* What is expected *
Wherever the string "only" shows up in the records below, return that line.

───

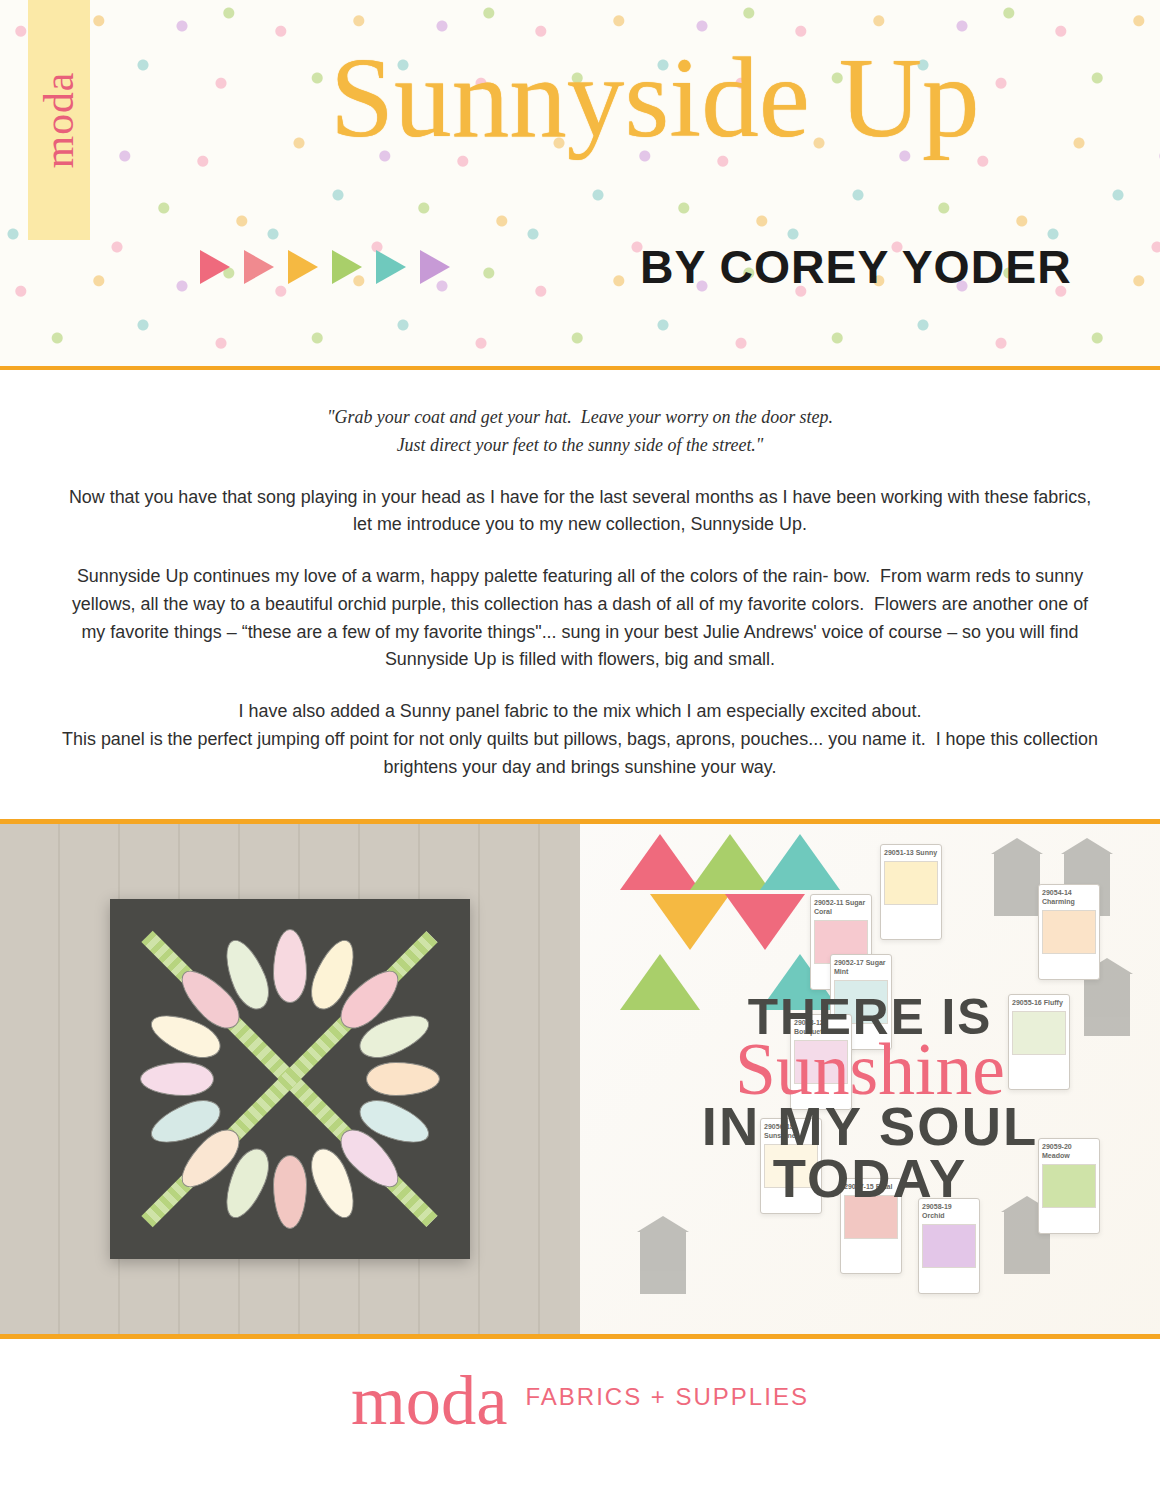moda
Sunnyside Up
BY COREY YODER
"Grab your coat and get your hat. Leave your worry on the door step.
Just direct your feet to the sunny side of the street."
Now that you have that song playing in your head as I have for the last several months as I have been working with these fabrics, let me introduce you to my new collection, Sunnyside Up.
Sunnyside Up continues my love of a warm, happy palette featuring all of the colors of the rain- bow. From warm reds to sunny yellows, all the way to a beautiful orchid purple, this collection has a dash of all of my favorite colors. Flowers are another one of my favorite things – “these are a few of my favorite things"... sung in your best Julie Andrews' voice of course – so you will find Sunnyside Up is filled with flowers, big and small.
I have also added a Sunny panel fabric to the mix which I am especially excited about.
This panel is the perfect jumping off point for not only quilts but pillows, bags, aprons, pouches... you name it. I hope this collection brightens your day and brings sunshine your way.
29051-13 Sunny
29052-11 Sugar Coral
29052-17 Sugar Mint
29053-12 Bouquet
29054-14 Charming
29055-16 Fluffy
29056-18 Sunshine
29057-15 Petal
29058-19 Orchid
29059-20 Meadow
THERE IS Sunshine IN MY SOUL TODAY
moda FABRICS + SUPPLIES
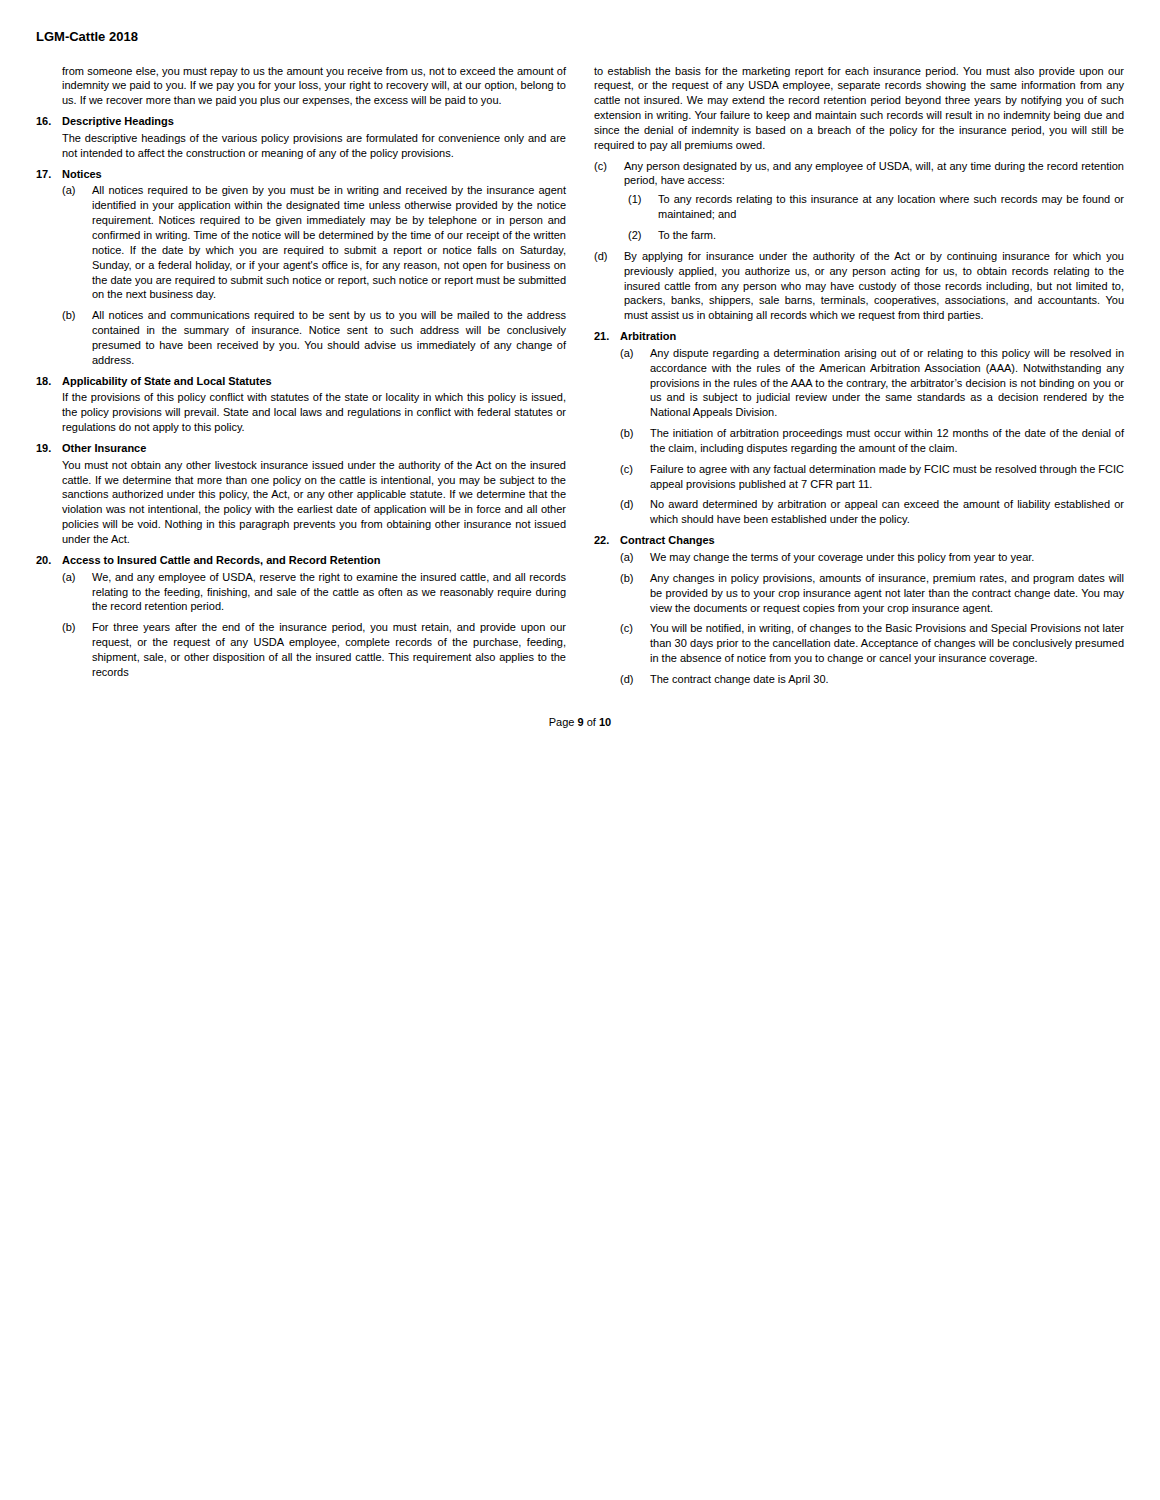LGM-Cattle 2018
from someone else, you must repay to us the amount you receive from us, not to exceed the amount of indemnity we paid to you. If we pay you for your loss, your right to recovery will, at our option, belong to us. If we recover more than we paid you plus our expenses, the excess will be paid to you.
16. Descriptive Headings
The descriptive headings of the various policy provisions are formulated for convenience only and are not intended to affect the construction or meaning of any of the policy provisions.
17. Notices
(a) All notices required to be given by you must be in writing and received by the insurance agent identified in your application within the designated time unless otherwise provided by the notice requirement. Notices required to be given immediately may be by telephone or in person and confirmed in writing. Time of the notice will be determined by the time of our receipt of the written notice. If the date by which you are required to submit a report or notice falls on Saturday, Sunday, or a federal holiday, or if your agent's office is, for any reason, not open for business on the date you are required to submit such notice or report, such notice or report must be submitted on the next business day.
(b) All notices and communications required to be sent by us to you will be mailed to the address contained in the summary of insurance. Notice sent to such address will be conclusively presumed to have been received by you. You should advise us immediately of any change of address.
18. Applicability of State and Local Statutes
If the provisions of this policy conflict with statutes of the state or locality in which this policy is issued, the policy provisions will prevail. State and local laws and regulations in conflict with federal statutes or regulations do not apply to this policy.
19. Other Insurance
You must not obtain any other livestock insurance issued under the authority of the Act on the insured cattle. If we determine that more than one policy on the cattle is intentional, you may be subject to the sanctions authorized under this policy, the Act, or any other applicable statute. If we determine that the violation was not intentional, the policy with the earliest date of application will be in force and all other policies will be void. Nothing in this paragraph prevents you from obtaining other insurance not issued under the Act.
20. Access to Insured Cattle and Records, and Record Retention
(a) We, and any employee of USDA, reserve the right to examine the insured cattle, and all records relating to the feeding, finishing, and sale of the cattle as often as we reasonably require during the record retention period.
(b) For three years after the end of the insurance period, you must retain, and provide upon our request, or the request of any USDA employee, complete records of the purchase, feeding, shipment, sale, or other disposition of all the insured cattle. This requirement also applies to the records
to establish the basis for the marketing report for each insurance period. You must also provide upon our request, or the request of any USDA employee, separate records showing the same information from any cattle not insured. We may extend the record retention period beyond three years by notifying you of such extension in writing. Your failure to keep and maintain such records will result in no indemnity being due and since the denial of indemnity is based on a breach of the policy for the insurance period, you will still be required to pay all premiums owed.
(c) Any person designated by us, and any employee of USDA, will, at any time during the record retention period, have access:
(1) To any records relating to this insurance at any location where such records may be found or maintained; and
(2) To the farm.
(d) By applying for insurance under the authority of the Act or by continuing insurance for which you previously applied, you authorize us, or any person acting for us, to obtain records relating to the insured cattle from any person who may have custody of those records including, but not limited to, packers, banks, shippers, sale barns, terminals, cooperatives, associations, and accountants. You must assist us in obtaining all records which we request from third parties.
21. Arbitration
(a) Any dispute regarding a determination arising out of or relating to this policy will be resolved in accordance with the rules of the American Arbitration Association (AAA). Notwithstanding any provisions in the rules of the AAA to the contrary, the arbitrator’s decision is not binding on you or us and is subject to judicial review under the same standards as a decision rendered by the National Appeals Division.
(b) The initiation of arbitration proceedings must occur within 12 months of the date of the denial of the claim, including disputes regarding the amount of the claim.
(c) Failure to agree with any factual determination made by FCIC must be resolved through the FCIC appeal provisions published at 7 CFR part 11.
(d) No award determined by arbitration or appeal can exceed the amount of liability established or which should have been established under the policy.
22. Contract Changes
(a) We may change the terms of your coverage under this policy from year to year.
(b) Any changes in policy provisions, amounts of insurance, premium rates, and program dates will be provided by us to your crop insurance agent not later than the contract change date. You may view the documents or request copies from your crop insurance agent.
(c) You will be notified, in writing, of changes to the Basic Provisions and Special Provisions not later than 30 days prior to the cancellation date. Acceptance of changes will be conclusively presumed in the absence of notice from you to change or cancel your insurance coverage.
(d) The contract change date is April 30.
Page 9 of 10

───

* Result *
This panel is the perfect jumping off point for not only quilts but pillows, bags, aprons, pouches... you name it. I hope this collection brightens your day and brings sunshine your way.
The descriptive headings of the various policy provisions are formulated for convenience only and are not intended to affect the construction or meaning of any of the policy provisions.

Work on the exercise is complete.